What is being asked: From the line that contains "Whose voices do we typically miss?" to the last line of the data, every line is to be transcribed exactly; no other line is to be included.

Material for the task:
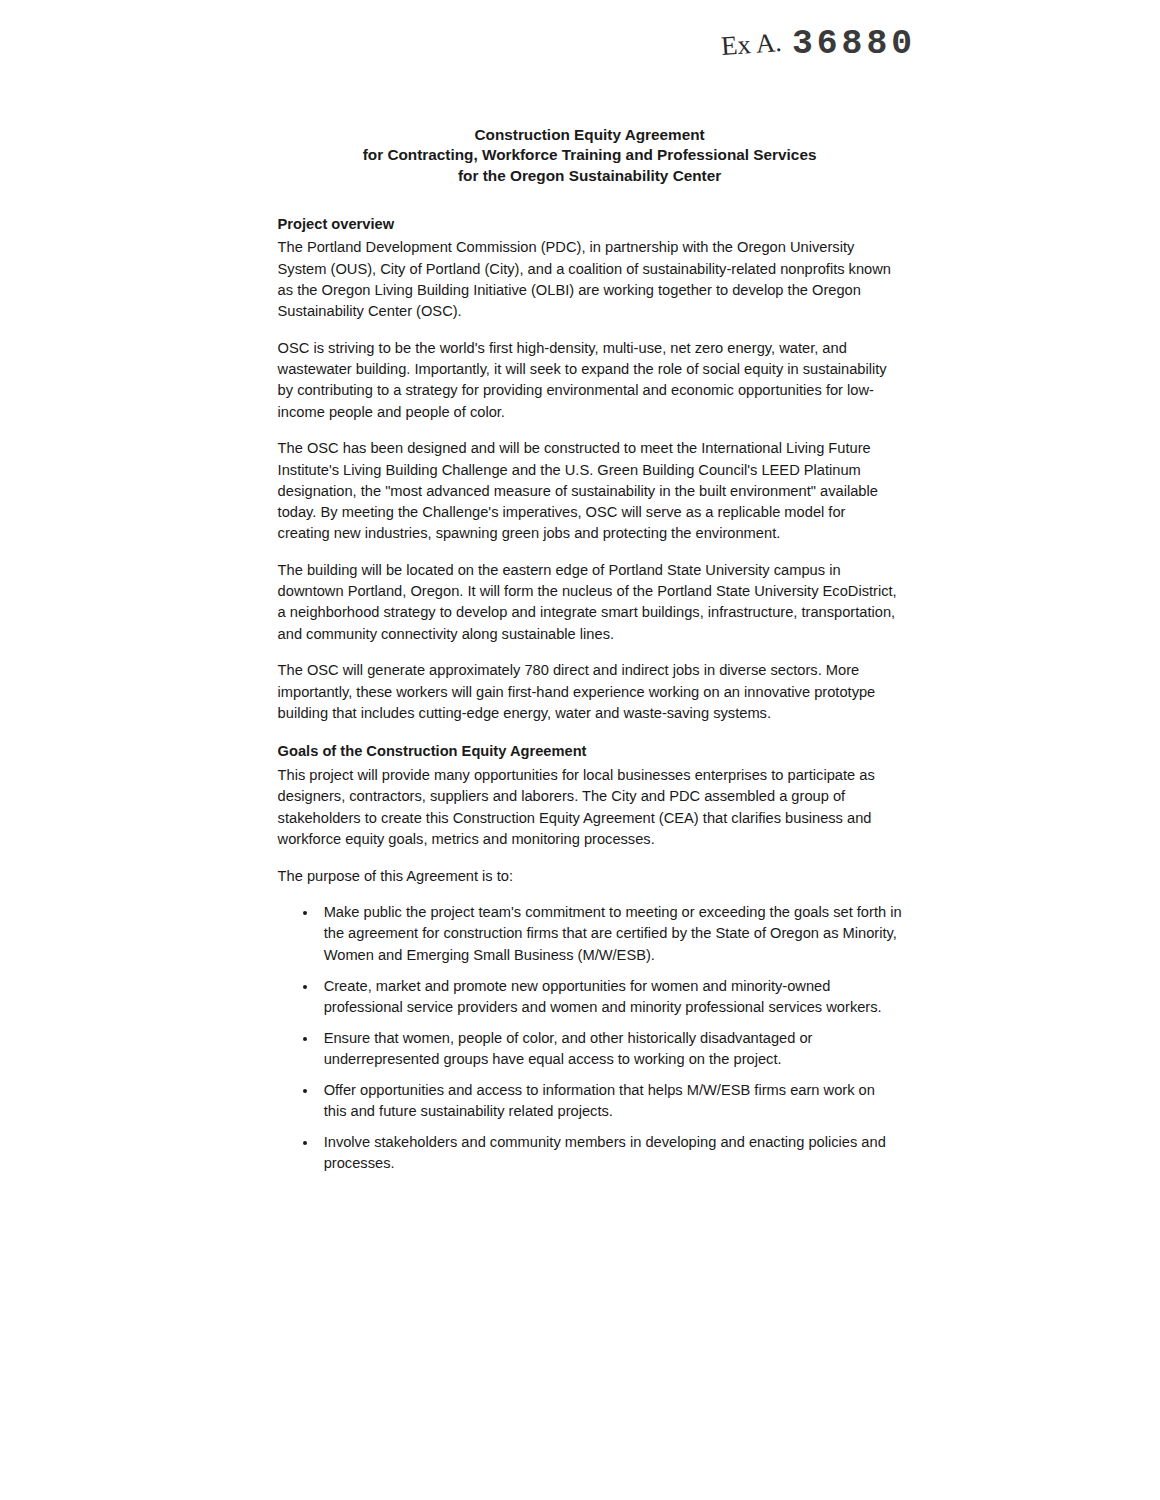Ex A. 36880
Construction Equity Agreement
for Contracting, Workforce Training and Professional Services
for the Oregon Sustainability Center
Project overview
The Portland Development Commission (PDC), in partnership with the Oregon University System (OUS), City of Portland (City), and a coalition of sustainability-related nonprofits known as the Oregon Living Building Initiative (OLBI) are working together to develop the Oregon Sustainability Center (OSC).
OSC is striving to be the world's first high-density, multi-use, net zero energy, water, and wastewater building. Importantly, it will seek to expand the role of social equity in sustainability by contributing to a strategy for providing environmental and economic opportunities for low-income people and people of color.
The OSC has been designed and will be constructed to meet the International Living Future Institute's Living Building Challenge and the U.S. Green Building Council's LEED Platinum designation, the "most advanced measure of sustainability in the built environment" available today. By meeting the Challenge's imperatives, OSC will serve as a replicable model for creating new industries, spawning green jobs and protecting the environment.
The building will be located on the eastern edge of Portland State University campus in downtown Portland, Oregon. It will form the nucleus of the Portland State University EcoDistrict, a neighborhood strategy to develop and integrate smart buildings, infrastructure, transportation, and community connectivity along sustainable lines.
The OSC will generate approximately 780 direct and indirect jobs in diverse sectors. More importantly, these workers will gain first-hand experience working on an innovative prototype building that includes cutting-edge energy, water and waste-saving systems.
Goals of the Construction Equity Agreement
This project will provide many opportunities for local businesses enterprises to participate as designers, contractors, suppliers and laborers. The City and PDC assembled a group of stakeholders to create this Construction Equity Agreement (CEA) that clarifies business and workforce equity goals, metrics and monitoring processes.
The purpose of this Agreement is to:
Make public the project team's commitment to meeting or exceeding the goals set forth in the agreement for construction firms that are certified by the State of Oregon as Minority, Women and Emerging Small Business (M/W/ESB).
Create, market and promote new opportunities for women and minority-owned professional service providers and women and minority professional services workers.
Ensure that women, people of color, and other historically disadvantaged or underrepresented groups have equal access to working on the project.
Offer opportunities and access to information that helps M/W/ESB firms earn work on this and future sustainability related projects.
Involve stakeholders and community members in developing and enacting policies and processes.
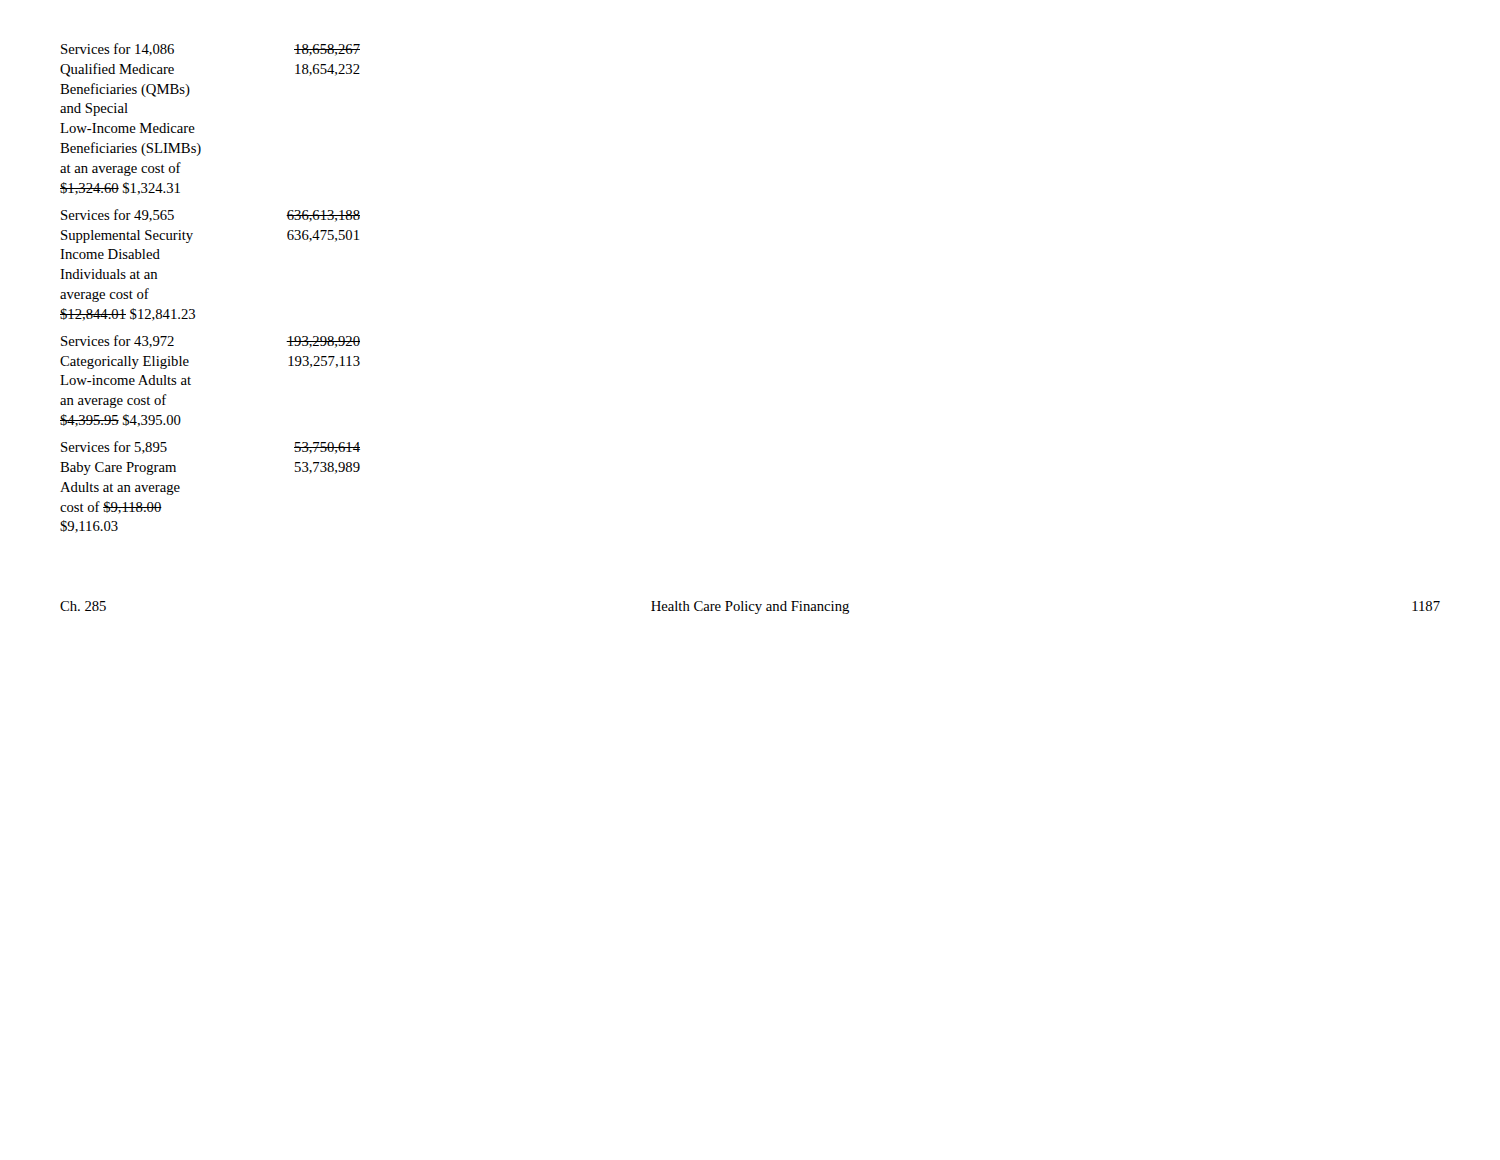| Services for 14,086 Qualified Medicare Beneficiaries (QMBs) and Special Low-Income Medicare Beneficiaries (SLIMBs) at an average cost of $1,324.60 $1,324.31 | 18,658,267 18,654,232 | |
| Services for 49,565 Supplemental Security Income Disabled Individuals at an average cost of $12,844.01 $12,841.23 | 636,613,188 636,475,501 | |
| Services for 43,972 Categorically Eligible Low-income Adults at an average cost of $4,395.95 $4,395.00 | 193,298,920 193,257,113 | |
| Services for 5,895 Baby Care Program Adults at an average cost of $9,118.00 $9,116.03 | 53,750,614 53,738,989 | |
Ch. 285
Health Care Policy and Financing
1187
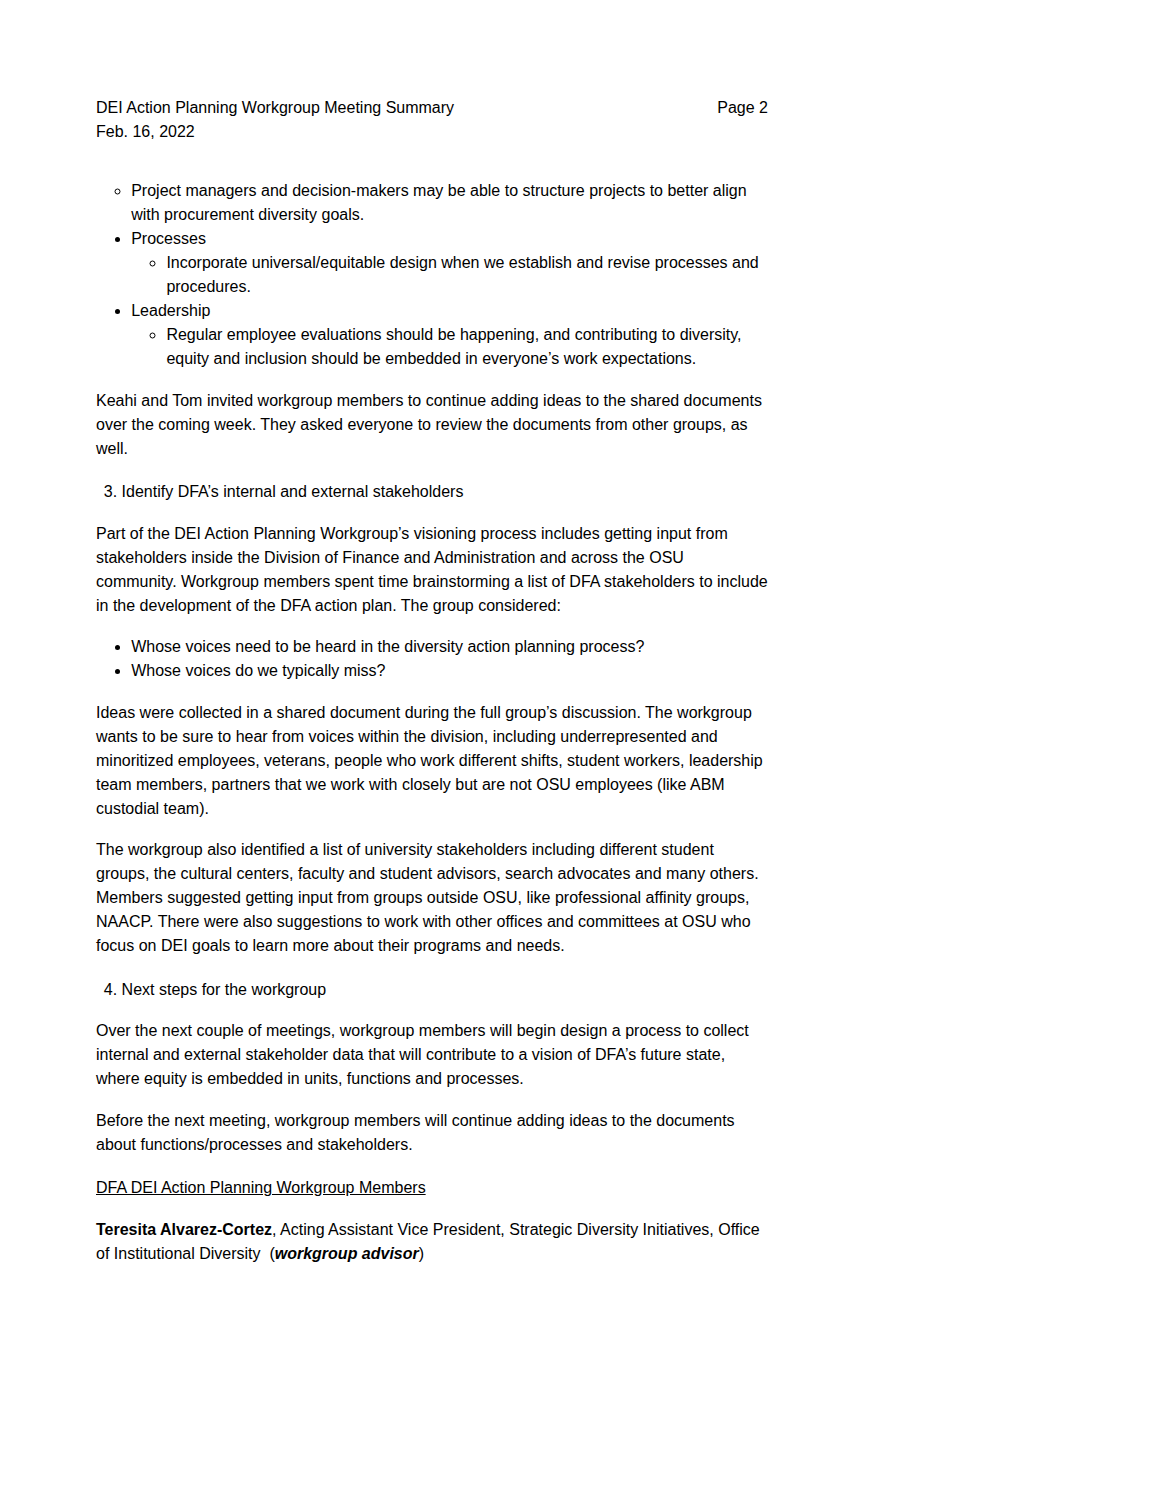DEI Action Planning Workgroup Meeting Summary Feb. 16, 2022
Page 2
Project managers and decision-makers may be able to structure projects to better align with procurement diversity goals.
Processes
Incorporate universal/equitable design when we establish and revise processes and procedures.
Leadership
Regular employee evaluations should be happening, and contributing to diversity, equity and inclusion should be embedded in everyone’s work expectations.
Keahi and Tom invited workgroup members to continue adding ideas to the shared documents over the coming week. They asked everyone to review the documents from other groups, as well.
Identify DFA’s internal and external stakeholders
Part of the DEI Action Planning Workgroup’s visioning process includes getting input from stakeholders inside the Division of Finance and Administration and across the OSU community. Workgroup members spent time brainstorming a list of DFA stakeholders to include in the development of the DFA action plan. The group considered:
Whose voices need to be heard in the diversity action planning process?
Whose voices do we typically miss?
Ideas were collected in a shared document during the full group’s discussion. The workgroup wants to be sure to hear from voices within the division, including underrepresented and minoritized employees, veterans, people who work different shifts, student workers, leadership team members, partners that we work with closely but are not OSU employees (like ABM custodial team).
The workgroup also identified a list of university stakeholders including different student groups, the cultural centers, faculty and student advisors, search advocates and many others. Members suggested getting input from groups outside OSU, like professional affinity groups, NAACP. There were also suggestions to work with other offices and committees at OSU who focus on DEI goals to learn more about their programs and needs.
Next steps for the workgroup
Over the next couple of meetings, workgroup members will begin design a process to collect internal and external stakeholder data that will contribute to a vision of DFA’s future state, where equity is embedded in units, functions and processes.
Before the next meeting, workgroup members will continue adding ideas to the documents about functions/processes and stakeholders.
DFA DEI Action Planning Workgroup Members
Teresita Alvarez-Cortez, Acting Assistant Vice President, Strategic Diversity Initiatives, Office of Institutional Diversity (workgroup advisor)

Written answer:
Whose voices do we typically miss?
Ideas were collected in a shared document during the full group’s discussion. The workgroup wants to be sure to hear from voices within the division, including underrepresented and minoritized employees, veterans, people who work different shifts, student workers, leadership team members, partners that we work with closely but are not OSU employees (like ABM custodial team).
The workgroup also identified a list of university stakeholders including different student groups, the cultural centers, faculty and student advisors, search advocates and many others. Members suggested getting input from groups outside OSU, like professional affinity groups, NAACP. There were also suggestions to work with other offices and committees at OSU who focus on DEI goals to learn more about their programs and needs.
Next steps for the workgroup
Over the next couple of meetings, workgroup members will begin design a process to collect internal and external stakeholder data that will contribute to a vision of DFA’s future state, where equity is embedded in units, functions and processes.
Before the next meeting, workgroup members will continue adding ideas to the documents about functions/processes and stakeholders.
DFA DEI Action Planning Workgroup Members
Teresita Alvarez-Cortez, Acting Assistant Vice President, Strategic Diversity Initiatives, Office of Institutional Diversity (workgroup advisor)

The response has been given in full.